__EXERCISE MATERIAL__.

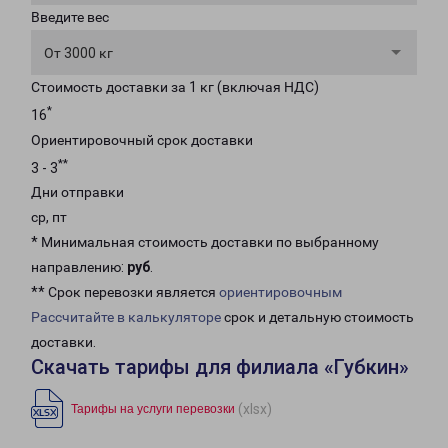
Введите вес
От 3000 кг
Стоимость доставки за 1 кг (включая НДС)
*
16
Ориентировочный срок доставки
**
3 - 3
Дни отправки
ср, пт
* Минимальная стоимость доставки по выбранному
направлению:
руб
.
** Срок перевозки является
ориентировочным
Рассчитайте в калькуляторе
срок и детальную стоимость
доставки.
Скачать тарифы для филиала «Губкин»
(xlsx)
Тарифы на услуги перевозки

__TASK__.
Transcribe the text of the listing above verbatim, omitting the pictures.

__THE COMPLETED TASK__.
Введите вес
От 3000 кг
Стоимость доставки за 1 кг (включая НДС)
*
16
Ориентировочный срок доставки
**
3 - 3
Дни отправки
ср, пт
* Минимальная стоимость доставки по выбранному
направлению:
руб
.
** Срок перевозки является
ориентировочным
Рассчитайте в калькуляторе
срок и детальную стоимость
доставки.
Скачать тарифы для филиала «Губкин»
(xlsx)
Тарифы на услуги перевозки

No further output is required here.